The National Sheep Association (NSA) has said the debate surrounding a proposed lynx release in Kielder Forest has been ‘too focused on the positives’.
The comments were made as 100 residents living close to the release site met in Elsdon, Northumberland, to discuss the project.
The NSA, together with the NFU and British Deer Society, wanted to make it clear that the introduction of the lynx would not just put a few sheep at risk, but have a wider impact on the landscape, wildlife, local communities and the rural economy.
Phil Stocker, chief executive of the NSA, said: “The UK’s ecology is built on huge diversity which is dependent on human management and farming in the majority of cases.
“This hierarchy of species interact with each other, and we already have many examples where a lack of intervention and predator control result in the collapse of iconic birds and mammals such as the red squirrel and the curlew – two species Northumberland is renowned for.
“The UK is very different from countries where top level predators such as big cats can survive in terms of land use, wildlife, our population and infrastructure.
“Lynx are known to prey on ground nesting birds and small mammals and we are in danger of risking investment which has gone into making sure they have a future.”
Mr Stocker also claimed the extensive environmental work done by sheep farmers would be put in jeopardy by the rewilding project.
He said: “Moves for more agro-forestry schemes and further integration of trees and hedgerows would be undermined by releasing lynx if individuals felt these had the potential to create habitat for a species which poses a threat to their livelihoods.

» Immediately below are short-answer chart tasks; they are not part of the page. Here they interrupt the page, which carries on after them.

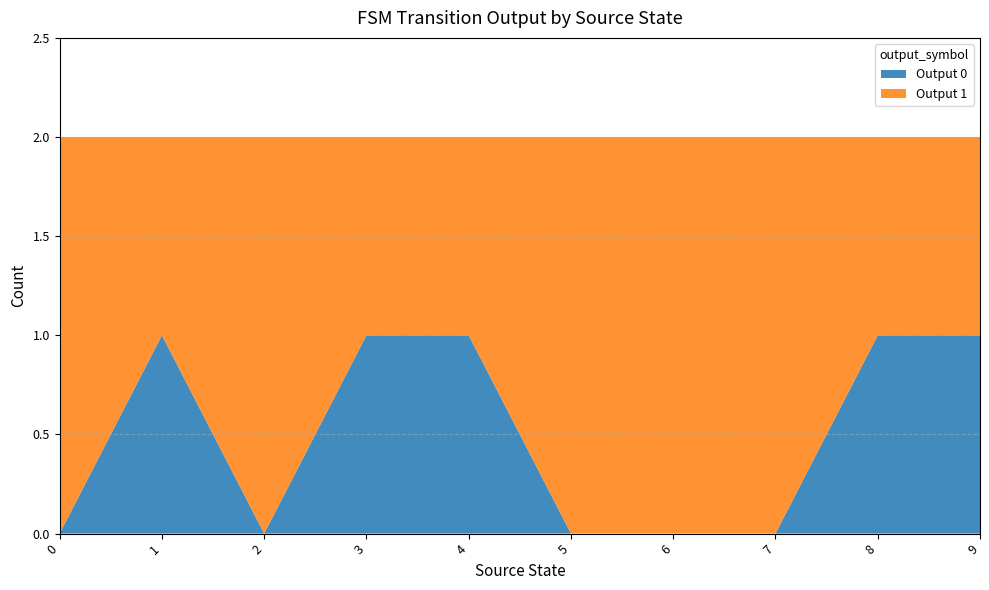

The value of Output 0 at 3 is 1. True or false?

True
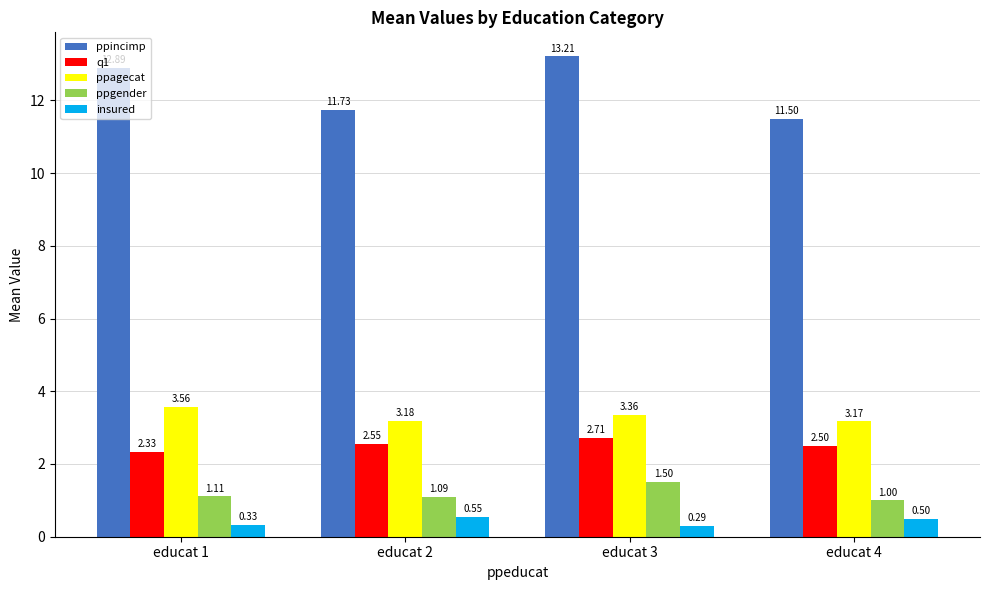

Which label corresponds to the smallest value in the chart?

educat 3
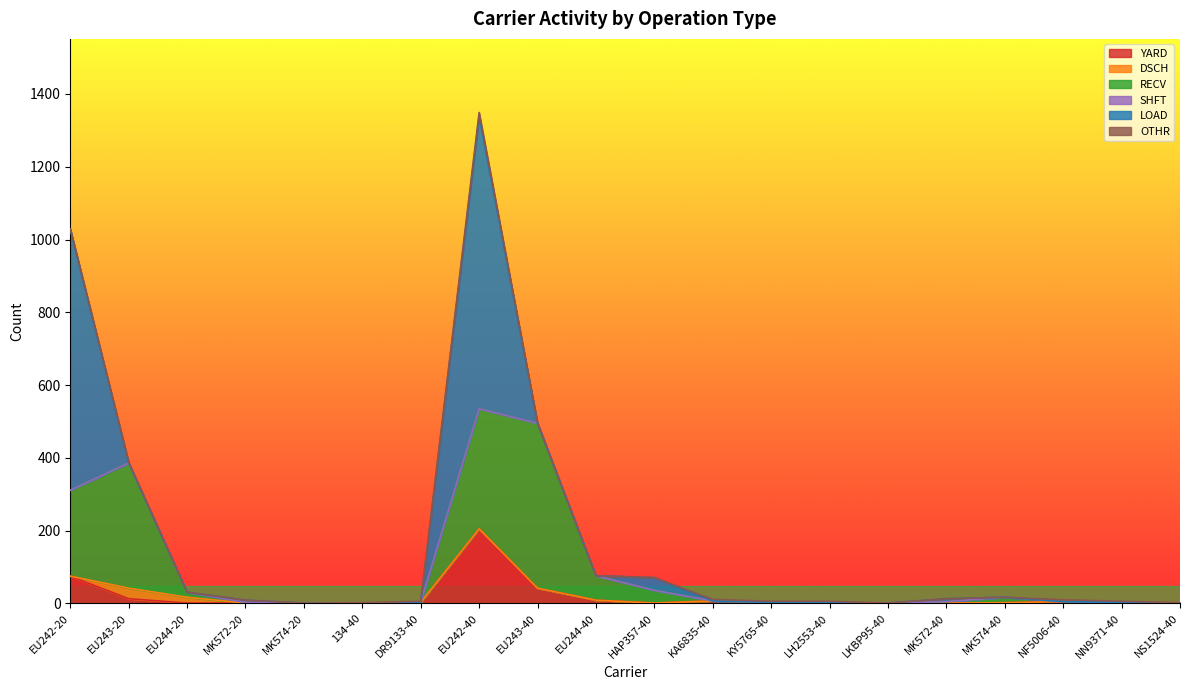

What is the average value of the DSCH series?

2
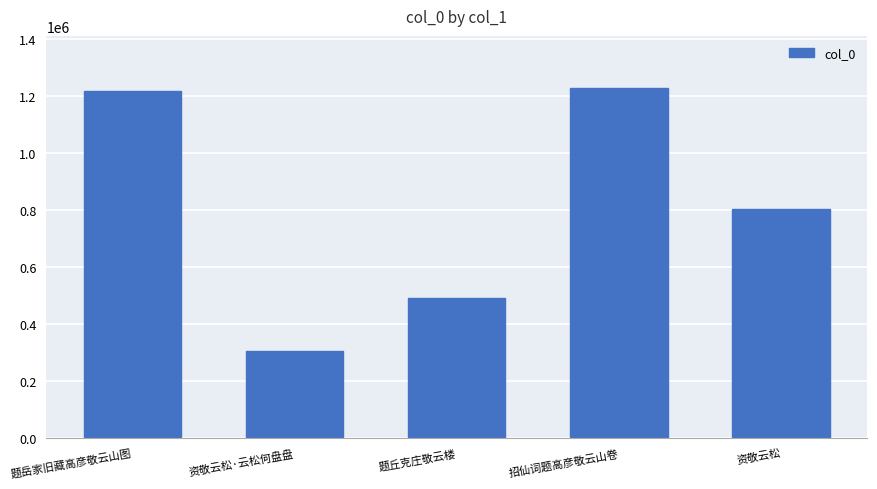

Reading left to right, extract all data points from this chart.

题岳家旧藏高彦敬云山图=1219602	资敬云松·云松何盘盘=305098	题丘克庄敬云楼=489694	招仙词题高彦敬云山卷=1228298	资敬云松=804477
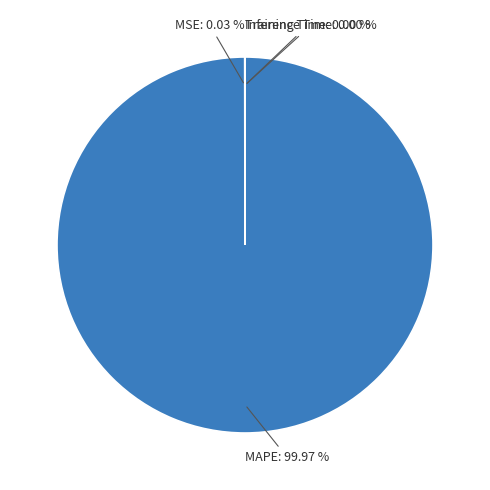

Which slice represents more than half of the pie?

MAPE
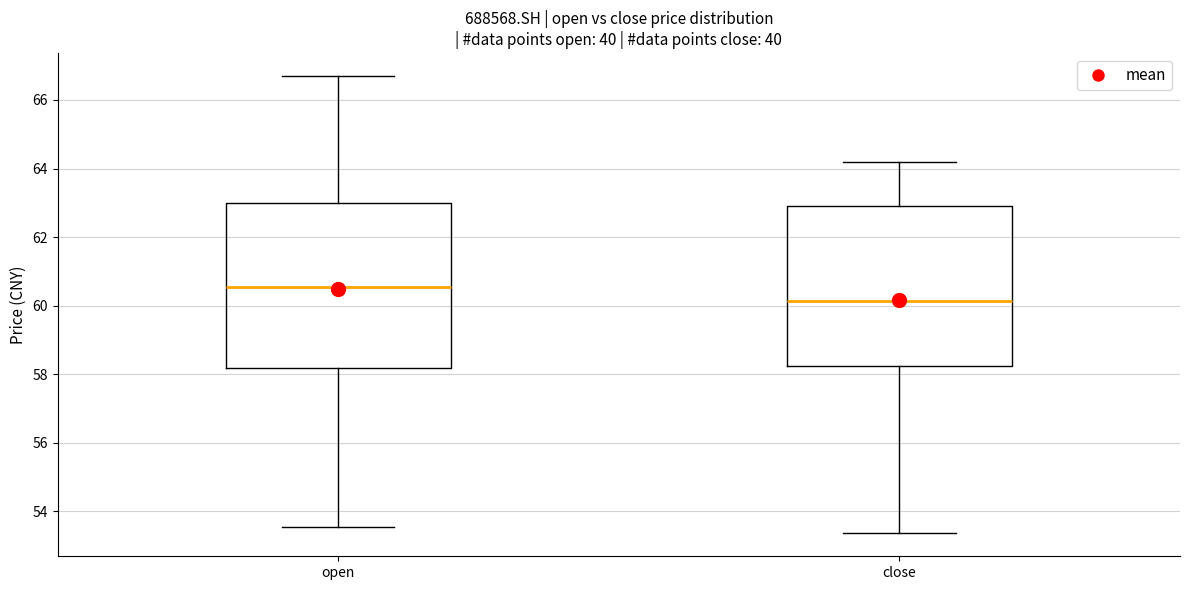

Which box's median line is the highest?

open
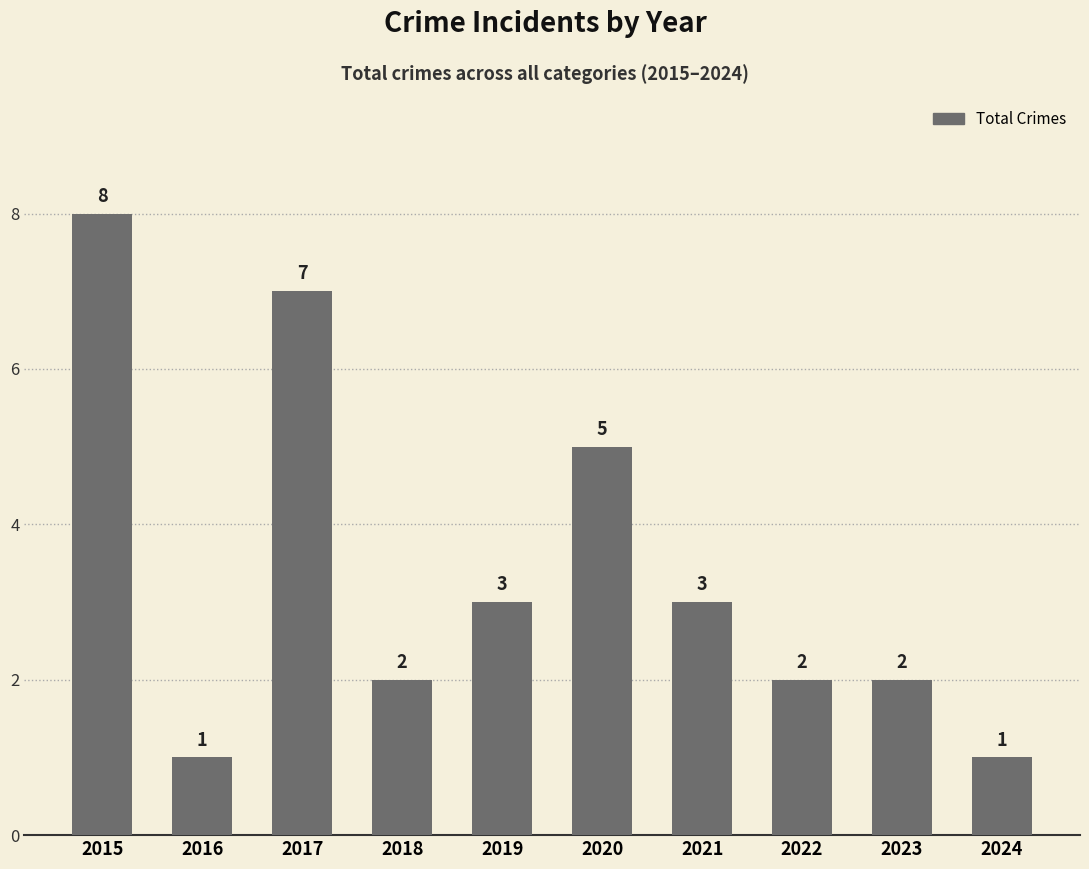

Reading right to left, transcribe all the data shown in this chart.

1	2	2	3	5	3	2	7	1	8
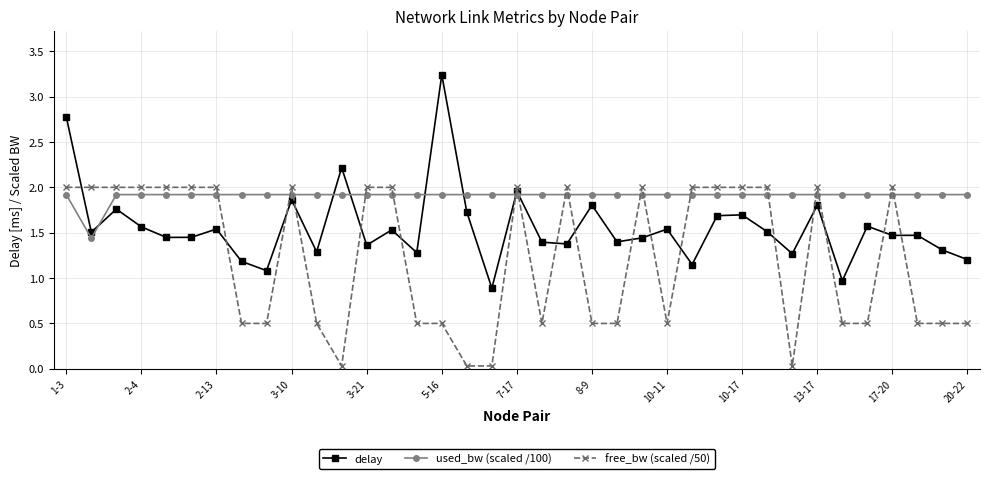

What is the lowest value of the delay series?

0.9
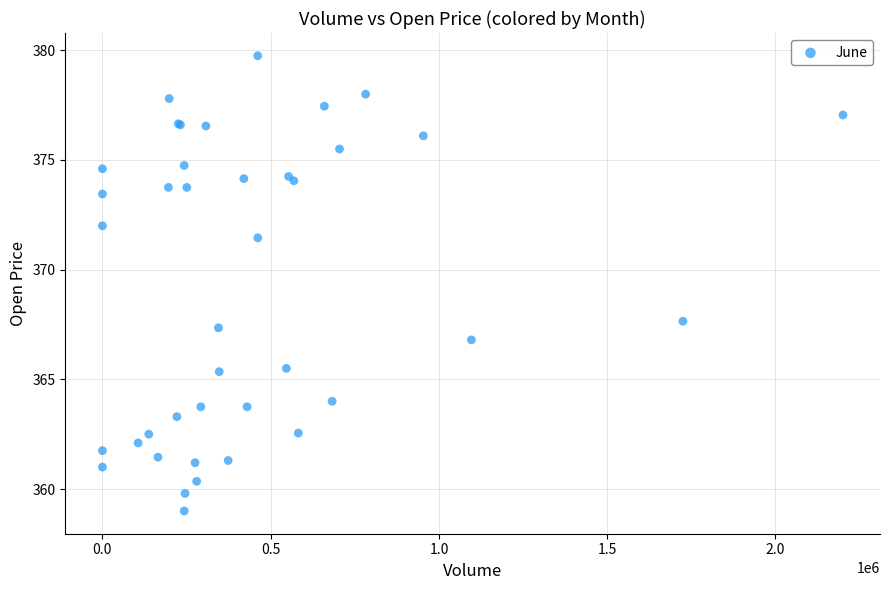

What Y value in the scatter plot is closest to 369?

367.6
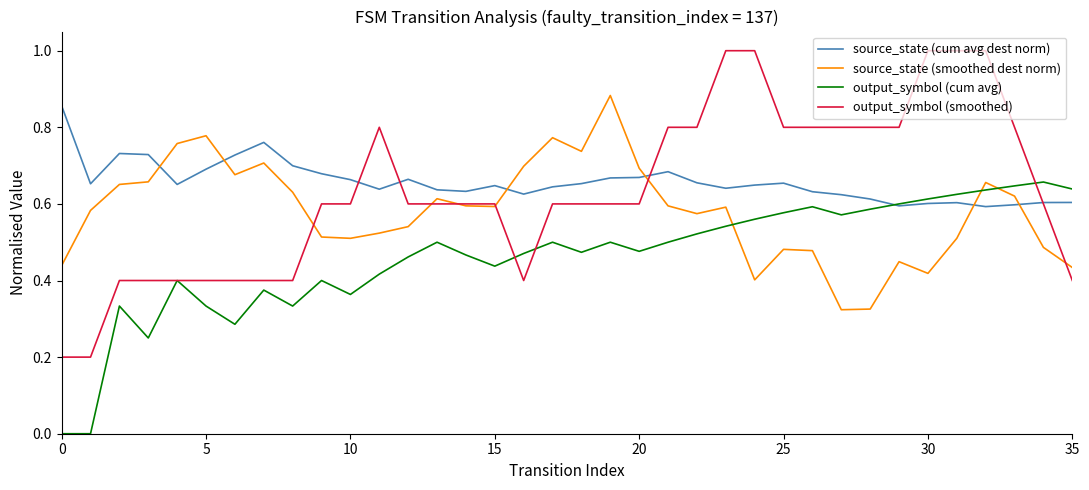

Which series ends up on top after the final intersection of output_symbol (cum avg) and source_state (smoothed dest norm)?

output_symbol (cum avg)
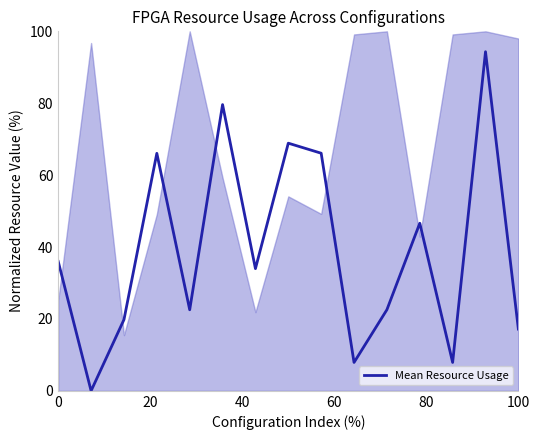

How many lines are shown in the chart?

1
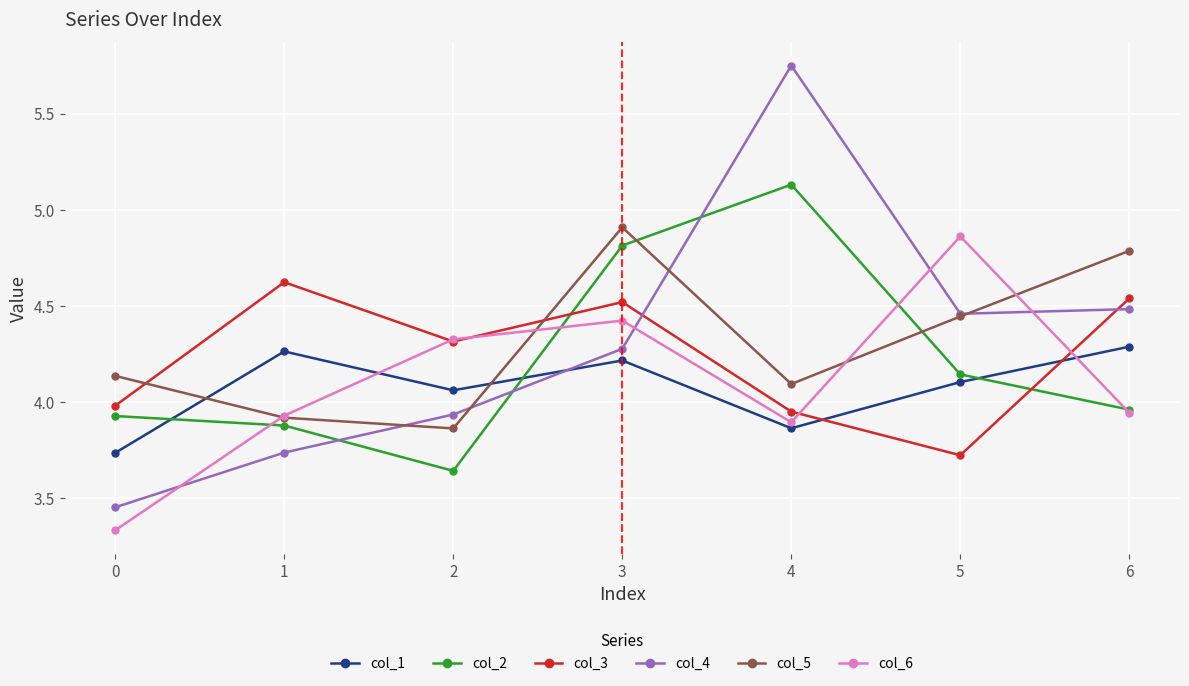

Is the value of col_1 at 4 greater than the value of col_2 at 2?

Yes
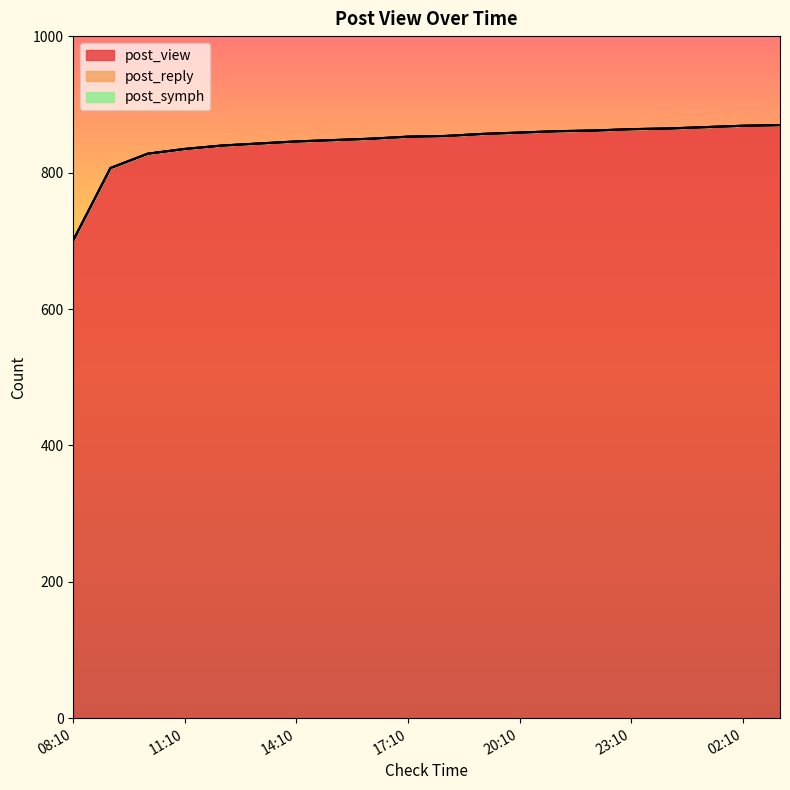

What are all the series names shown in the legend?

post_view, post_reply, post_symph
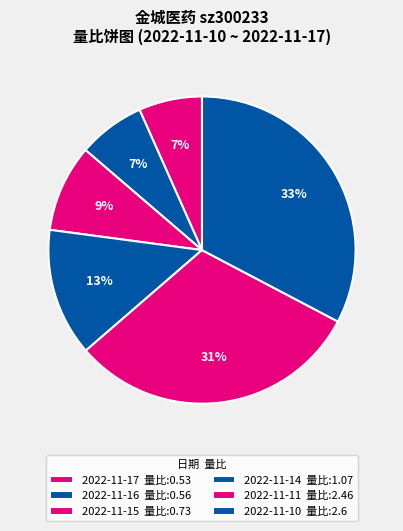

How many segments does this pie chart have?

6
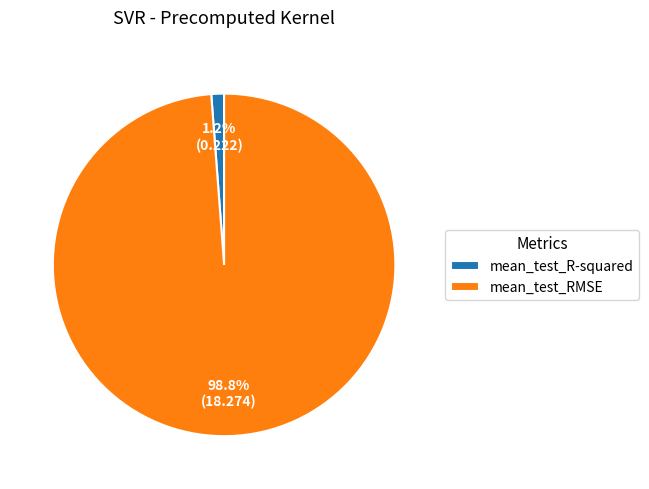

How many segments does this pie chart have?

2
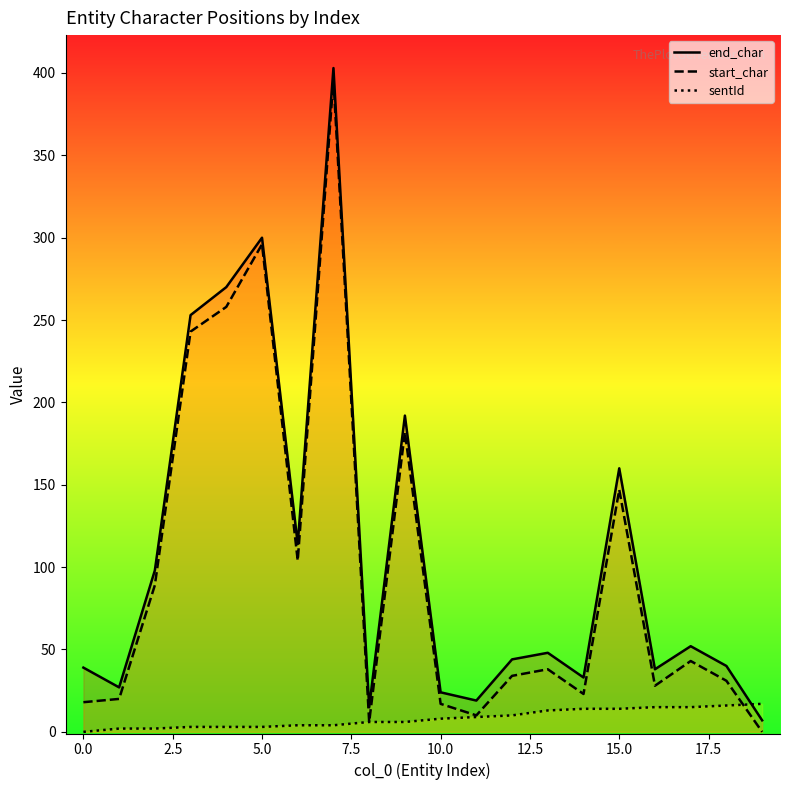

At which label does start_char reach its minimum?

19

“It is clear there is genuine concern that a lynx release has the potential to make sheep farming in Kielder and the surrounding area unviable. Once a proposed trial release has taken place, it is difficult to see how it could be reversed.”
The meeting came as French farmers protested in Aveyron, southern France, about the number of livestock killed by wolves in recent months.
More than 4,000 animals have been slaughtered so far this year.